Our Shire House Mission is to create a community of and for young adults within the high-functioning Autism spectrum. A community where friendships and supports will be forged as our young adults begin their journey into independent living. A community with friendships and support that will continue to be available for our young adults, long into their adult lives.
Our Shire House Philosophy is that in identifying and helping clients become aware of how one’s behaviors affect themselves, and others, the client will want to adopt new behaviors. We believe that with appropriate interventions, methods, techniques and supports, the clients will learn to better gauge and manage behaviors that will lead them to their appropriate level of self-management.
Our Shire House Transitional Residence is the bridge between where the young adult is and where they would like to be. Our residential program provides emotional and behavioral interventions that teach the young adult the skills necessary for independent living. Our clients live together in a 24-hour supervised coed house with a collection of supportive services while attending college or working. The typical Shire House resident stays with us between 6 months and 2 years or until he or she is ready to move to a more independent living situation.
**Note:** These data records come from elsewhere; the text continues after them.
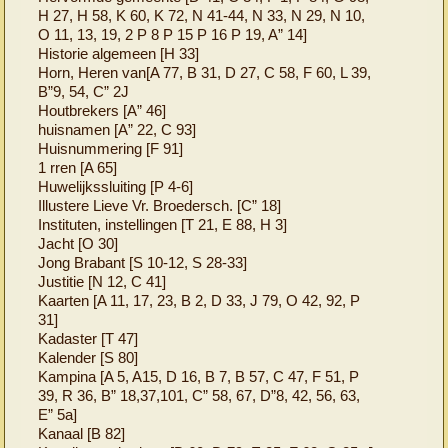
H 27, H 58, K 60, K 72, N 41-44, N 33, N 29, N 10,
O 11, 13, 19, 2 P 8 P 15 P 16 P 19, A” 14]
Historie algemeen [H 33]
Horn, Heren van[A 77, B 31, D 27, C 58, F 60, L 39,
B”9, 54, C” 2J
Houtbrekers [A” 46]
huisnamen [A” 22, C 93]
Huisnummering [F 91]
1 rren [A 65]
Huwelijkssluiting [P 4-6]
Illustere Lieve Vr. Broedersch. [C” 18]
Instituten, instellingen [T 21, E 88, H 3]
Jacht [O 30]
Jong Brabant [S 10-12, S 28-33]
Justitie [N 12, C 41]
Kaarten [A 11, 17, 23, B 2, D 33, J 79, O 42, 92, P
31]
Kadaster [T 47]
Kalender [S 80]
Kampina [A 5, A15, D 16, B 7, B 57, C 47, F 51, P
39, R 36, B” 18,37,101, C” 58, 67, D”8, 42, 56, 63,
E” 5a]
Kanaal [B 82]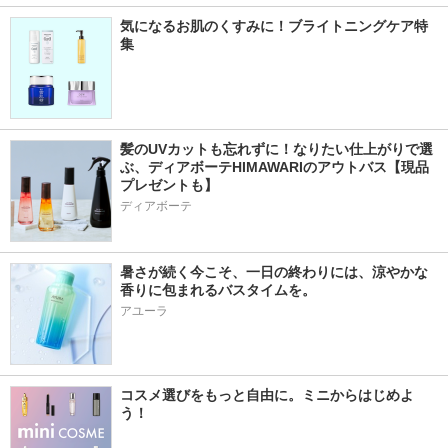
気になるお肌のくすみに！ブライトニングケア特
集
髪のUVカットも忘れずに！なりたい仕上がりで選
ぶ、ディアボーテHIMAWARIのアウトバス【現品
プレゼントも】
ディアボーテ
暑さが続く今こそ、一日の終わりには、涼やかな
香りに包まれるバスタイムを。
アユーラ
コスメ選びをもっと自由に。ミニからはじめよ
う！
There is no hard limit on how long a Shire House resident stays with us as long as the living situation remains appropriate and the resident continues to benefit from it, up until the age of 28.
Social Mentors support our Shire House clients throughout the day, an Academic Support Staff several times a week, a weekly session with a Physical Fitness Coach, and a weekly Social Opportunity are also part of our program.
Shire House is a residential program, for which the client must agree to participant in along with either attending a school of choice and or being employed.
A Shire House Client is someone who…
- might need instruction and guidance in self-regulating their behaviors and in understanding how one’s behavior affects their relationship with others, such as their parents, peers, employers and or the opposite sex.
- might need instruction and guidance in regulating his or her computer and video game time.
- might need instruction and guidance in how their emotional regulation skills or lack thereof can lead to more stress and anxiety.
- might have failed to launch or is failing to thrive.
- is anxious or apprehensive regarding needing to move out of their parents’ home.